A woman who pretended to have terminal cancer so that she could con a small charity into paying for a wedding ceremony has been spared jail.
Carla Evans, 29, claimed she had bladder cancer, thyroid cancer and liver and kidney failure to defraud the charity Wish Upon a Wedding which offers family events to terminally ill people.
The mother-of-two asked for help on social media and said she was dying, Newport Crown Court heard.
She was then contacted by Karen Hobbs, a volunteer from the charity, who offered to organise a vow renewal ceremony worth £15,000.
The charity asked for just £500 towards the cost and asked for proof of her diagnosis in return.
Her lie began to unravel when she forged a letter from an NHS consultant at the Royal Gwent Hospital saying she was terminally ill with liver and bladder cancer.
Mrs Hobbs became suspicious and launched her own investigation before contacting the police.
Evans lied to the police and said she had a liver condition and required dialysis.
When interviewed by officers, she initially denied forging the letter from the consultant but later admitted she had done.

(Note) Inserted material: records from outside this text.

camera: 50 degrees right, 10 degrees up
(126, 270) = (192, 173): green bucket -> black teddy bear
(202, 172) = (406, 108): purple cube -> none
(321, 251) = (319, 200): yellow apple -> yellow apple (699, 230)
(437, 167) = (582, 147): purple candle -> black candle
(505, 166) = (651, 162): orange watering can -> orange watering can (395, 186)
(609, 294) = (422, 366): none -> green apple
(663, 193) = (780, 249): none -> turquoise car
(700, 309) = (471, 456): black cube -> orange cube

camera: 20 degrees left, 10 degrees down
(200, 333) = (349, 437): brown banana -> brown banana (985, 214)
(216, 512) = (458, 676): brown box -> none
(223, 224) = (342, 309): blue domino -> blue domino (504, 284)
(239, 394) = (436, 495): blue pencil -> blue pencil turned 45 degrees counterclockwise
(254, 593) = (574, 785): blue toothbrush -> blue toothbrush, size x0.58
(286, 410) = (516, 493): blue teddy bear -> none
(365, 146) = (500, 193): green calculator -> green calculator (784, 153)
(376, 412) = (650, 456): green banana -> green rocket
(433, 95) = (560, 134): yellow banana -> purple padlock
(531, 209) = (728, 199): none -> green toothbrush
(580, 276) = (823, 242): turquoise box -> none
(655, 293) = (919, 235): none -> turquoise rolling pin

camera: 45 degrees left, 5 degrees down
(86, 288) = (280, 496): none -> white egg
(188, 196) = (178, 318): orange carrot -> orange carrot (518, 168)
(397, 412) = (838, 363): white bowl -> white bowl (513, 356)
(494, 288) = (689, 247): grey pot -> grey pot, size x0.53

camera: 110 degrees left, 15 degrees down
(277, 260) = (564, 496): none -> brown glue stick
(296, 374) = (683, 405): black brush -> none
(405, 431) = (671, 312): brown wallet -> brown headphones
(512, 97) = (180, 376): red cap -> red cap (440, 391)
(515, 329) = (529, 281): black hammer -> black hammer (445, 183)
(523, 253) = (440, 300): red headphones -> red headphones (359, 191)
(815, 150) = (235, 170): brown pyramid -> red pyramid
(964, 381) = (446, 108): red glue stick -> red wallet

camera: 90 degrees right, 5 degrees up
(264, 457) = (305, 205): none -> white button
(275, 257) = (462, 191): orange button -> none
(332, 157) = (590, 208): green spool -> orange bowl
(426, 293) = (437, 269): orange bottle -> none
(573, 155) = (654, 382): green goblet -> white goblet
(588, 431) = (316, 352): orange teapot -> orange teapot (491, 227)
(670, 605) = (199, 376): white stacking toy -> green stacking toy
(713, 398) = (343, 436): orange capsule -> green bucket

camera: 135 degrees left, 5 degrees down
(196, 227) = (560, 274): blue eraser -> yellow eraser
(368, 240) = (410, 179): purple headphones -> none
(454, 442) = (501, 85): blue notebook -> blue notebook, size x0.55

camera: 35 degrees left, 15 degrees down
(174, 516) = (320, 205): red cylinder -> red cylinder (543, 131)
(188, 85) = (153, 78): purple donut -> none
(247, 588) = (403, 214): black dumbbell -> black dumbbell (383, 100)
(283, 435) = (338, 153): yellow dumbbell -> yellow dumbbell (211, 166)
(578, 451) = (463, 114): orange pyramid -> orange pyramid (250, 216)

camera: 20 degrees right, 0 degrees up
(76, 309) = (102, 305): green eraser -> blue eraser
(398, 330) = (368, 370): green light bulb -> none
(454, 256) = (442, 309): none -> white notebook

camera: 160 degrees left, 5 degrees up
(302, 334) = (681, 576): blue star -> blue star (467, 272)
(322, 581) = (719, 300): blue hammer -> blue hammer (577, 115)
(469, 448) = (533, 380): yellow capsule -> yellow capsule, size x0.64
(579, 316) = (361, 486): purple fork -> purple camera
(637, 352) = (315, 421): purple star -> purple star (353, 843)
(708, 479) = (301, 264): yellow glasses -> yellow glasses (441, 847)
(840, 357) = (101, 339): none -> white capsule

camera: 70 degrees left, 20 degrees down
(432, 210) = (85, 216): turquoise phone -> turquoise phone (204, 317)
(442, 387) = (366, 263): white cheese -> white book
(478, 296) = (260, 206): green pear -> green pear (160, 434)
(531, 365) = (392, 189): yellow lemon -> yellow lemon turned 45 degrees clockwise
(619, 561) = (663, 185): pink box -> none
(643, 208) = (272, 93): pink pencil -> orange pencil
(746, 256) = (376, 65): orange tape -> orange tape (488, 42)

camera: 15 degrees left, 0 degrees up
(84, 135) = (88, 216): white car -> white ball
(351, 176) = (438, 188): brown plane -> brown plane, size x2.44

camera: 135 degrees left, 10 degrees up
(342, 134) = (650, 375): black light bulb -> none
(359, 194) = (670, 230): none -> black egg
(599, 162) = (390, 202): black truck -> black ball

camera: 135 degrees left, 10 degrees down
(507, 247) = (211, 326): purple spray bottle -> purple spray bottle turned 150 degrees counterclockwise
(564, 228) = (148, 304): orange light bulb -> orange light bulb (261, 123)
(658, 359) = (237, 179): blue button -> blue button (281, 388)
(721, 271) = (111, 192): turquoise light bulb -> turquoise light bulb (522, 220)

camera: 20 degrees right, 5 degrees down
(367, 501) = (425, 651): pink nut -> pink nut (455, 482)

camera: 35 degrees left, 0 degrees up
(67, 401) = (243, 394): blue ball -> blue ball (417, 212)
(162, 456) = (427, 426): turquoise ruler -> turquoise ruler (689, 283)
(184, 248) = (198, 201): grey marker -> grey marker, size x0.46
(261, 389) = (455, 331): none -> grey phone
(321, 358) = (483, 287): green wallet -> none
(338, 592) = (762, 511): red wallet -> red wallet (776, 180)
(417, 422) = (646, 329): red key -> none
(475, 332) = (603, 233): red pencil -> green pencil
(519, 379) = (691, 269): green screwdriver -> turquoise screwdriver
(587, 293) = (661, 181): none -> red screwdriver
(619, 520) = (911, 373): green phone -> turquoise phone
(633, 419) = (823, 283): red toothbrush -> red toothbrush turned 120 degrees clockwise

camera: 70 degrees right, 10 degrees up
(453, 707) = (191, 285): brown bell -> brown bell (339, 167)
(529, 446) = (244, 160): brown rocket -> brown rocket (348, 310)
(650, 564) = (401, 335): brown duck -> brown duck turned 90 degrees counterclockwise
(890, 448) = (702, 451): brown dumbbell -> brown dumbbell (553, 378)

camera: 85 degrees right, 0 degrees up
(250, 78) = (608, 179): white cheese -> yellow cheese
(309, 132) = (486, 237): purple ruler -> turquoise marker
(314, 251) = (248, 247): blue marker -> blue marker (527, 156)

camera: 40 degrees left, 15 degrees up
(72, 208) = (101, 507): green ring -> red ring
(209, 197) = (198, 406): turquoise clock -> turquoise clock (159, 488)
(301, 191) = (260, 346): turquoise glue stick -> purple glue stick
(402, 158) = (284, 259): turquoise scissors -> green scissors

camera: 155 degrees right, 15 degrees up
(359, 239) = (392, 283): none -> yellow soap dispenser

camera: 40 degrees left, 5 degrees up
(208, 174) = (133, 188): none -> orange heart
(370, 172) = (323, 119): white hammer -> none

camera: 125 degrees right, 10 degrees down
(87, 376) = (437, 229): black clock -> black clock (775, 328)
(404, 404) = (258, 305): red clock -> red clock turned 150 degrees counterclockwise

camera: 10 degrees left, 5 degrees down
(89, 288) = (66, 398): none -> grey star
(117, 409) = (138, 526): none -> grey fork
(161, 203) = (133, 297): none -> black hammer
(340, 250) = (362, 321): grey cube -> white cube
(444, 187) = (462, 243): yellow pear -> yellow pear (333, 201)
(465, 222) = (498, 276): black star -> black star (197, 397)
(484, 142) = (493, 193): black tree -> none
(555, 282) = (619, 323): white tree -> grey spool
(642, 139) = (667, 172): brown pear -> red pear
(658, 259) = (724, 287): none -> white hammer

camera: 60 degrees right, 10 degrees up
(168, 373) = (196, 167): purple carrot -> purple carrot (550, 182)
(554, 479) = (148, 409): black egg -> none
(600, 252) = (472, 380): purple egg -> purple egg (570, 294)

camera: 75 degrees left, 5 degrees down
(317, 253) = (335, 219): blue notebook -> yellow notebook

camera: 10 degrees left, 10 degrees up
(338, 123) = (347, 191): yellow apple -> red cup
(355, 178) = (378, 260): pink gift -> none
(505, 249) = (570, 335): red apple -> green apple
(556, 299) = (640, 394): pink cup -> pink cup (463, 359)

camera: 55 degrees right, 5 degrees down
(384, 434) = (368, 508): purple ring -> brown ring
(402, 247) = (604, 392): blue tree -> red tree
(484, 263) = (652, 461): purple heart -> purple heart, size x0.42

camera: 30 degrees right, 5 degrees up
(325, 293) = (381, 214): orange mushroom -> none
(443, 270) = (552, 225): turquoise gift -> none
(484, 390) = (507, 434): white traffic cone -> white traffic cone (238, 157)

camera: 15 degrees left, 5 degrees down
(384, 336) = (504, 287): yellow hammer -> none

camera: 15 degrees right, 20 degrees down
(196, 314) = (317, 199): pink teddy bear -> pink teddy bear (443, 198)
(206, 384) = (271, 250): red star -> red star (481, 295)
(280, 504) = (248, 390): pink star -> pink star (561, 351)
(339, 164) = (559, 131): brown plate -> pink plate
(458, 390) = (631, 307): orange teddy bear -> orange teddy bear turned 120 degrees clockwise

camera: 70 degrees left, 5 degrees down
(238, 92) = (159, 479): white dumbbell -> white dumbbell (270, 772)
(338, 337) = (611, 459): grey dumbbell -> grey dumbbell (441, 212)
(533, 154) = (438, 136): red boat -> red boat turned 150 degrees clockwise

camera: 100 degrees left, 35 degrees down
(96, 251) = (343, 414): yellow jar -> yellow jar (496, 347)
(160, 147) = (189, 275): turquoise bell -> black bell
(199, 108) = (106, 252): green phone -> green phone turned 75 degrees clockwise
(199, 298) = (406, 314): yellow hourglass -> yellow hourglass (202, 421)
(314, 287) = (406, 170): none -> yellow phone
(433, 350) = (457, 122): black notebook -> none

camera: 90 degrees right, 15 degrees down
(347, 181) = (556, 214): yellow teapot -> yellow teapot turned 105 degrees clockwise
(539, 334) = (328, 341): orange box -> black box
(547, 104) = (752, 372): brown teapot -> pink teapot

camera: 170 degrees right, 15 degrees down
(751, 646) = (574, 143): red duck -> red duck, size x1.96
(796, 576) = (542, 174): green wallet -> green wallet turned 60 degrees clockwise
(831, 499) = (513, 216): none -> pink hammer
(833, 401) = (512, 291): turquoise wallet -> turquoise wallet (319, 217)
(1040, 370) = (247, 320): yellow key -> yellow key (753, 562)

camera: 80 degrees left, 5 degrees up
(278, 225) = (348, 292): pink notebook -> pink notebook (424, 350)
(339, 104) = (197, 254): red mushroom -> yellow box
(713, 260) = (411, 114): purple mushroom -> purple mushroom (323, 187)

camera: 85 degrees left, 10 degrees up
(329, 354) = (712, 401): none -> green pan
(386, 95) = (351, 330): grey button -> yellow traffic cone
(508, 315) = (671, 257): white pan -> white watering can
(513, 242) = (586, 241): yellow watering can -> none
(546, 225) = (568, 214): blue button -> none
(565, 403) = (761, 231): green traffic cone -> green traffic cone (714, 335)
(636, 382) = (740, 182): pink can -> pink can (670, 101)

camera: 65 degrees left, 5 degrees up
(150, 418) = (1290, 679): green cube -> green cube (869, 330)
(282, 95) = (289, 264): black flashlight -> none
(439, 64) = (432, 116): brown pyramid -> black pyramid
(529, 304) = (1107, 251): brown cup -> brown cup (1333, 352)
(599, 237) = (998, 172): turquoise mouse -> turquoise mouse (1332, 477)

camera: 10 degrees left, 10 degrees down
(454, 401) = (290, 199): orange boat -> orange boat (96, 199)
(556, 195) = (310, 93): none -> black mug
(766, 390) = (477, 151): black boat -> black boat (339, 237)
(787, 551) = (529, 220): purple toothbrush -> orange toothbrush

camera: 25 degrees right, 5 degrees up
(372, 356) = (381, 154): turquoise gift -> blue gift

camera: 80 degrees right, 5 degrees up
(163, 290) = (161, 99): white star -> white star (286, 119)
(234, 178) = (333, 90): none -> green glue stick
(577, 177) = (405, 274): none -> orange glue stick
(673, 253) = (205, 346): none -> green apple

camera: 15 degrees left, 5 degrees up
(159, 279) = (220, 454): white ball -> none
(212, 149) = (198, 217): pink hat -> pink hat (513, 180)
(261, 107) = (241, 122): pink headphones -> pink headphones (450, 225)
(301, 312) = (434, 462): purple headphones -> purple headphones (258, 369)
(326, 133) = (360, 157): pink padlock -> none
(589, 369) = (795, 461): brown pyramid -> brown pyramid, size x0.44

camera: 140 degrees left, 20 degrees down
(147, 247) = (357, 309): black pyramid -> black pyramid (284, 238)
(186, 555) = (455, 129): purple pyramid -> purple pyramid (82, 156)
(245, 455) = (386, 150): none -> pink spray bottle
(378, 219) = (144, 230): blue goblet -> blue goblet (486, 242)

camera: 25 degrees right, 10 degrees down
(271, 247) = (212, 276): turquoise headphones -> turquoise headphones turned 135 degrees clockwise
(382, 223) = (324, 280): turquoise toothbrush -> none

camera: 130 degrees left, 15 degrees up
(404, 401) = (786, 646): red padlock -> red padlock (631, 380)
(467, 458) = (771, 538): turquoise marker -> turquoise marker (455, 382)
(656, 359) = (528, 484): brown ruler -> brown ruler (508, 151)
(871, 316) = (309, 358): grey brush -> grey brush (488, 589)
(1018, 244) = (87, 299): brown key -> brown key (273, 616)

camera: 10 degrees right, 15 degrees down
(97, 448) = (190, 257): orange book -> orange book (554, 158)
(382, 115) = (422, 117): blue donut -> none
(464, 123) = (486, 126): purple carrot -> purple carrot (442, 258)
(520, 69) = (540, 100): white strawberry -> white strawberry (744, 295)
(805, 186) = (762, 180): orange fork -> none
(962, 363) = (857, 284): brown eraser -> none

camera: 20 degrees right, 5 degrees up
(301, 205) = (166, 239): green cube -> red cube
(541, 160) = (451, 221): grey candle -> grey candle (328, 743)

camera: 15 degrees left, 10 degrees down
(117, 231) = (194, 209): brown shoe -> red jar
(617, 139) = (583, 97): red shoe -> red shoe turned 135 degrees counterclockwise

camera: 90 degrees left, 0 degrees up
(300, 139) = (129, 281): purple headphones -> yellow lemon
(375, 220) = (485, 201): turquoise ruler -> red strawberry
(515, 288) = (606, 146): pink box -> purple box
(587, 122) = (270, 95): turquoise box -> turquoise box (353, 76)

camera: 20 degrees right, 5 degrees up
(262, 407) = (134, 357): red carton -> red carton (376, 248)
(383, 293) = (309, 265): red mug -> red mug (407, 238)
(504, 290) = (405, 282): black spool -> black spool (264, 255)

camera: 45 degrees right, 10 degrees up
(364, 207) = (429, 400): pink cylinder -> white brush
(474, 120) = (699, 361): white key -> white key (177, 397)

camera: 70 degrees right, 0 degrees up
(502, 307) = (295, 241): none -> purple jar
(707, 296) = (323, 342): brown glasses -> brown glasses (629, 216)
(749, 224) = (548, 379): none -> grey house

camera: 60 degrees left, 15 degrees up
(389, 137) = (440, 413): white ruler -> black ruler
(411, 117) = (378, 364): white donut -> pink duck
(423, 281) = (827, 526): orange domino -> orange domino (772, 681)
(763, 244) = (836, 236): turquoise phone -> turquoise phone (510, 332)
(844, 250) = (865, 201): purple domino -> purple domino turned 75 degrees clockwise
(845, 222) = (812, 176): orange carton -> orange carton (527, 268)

Emma Harris, prosecuting, read a statement from Mrs Hobbs which said she had given up her charity work as a result of being unable to trust people.
The letter said: “Carla had all my attention and trust, and I became very close to Carla and treated her as a friend.
“I will never trust anyone again. Carla was so convincing and from day one of meeting Carla I questioned a few things, but felt bad questioning those things of a dying person.
“Carla was very good at convincing us and had us all fooled. I have had my trust in human kindness stolen from me.”
Evans, of Trecenydd, Caerphilly, South Wales, pleaded guilty at an earlier hearing to fraud by false representation.
Defence lawyer Ashanti-Jade Walton said: “There is no disputing that that facts of this case are awful.
“Miss Evans is not only remorseful but deeply ashamed, ashamed for hurting Karen Hobbs, who is a kind-hearted woman.
“She has lost her good character and let down her family.”
Judge Jeremy Jenkins said only her two young children had saved Evans from an immediate custodial sentence.
He imposed a 12-month prison sentence, suspended for 15 months and ordered Evans to complete 120 hours of unpaid work and 15 days of rehabilitation.
He added: “You are a particularly devious type of person who should be utterly ashamed of yourself. Your behaviour beggars belief.”
Evans was also told to pay £340 prosecution costs and £140 surcharge.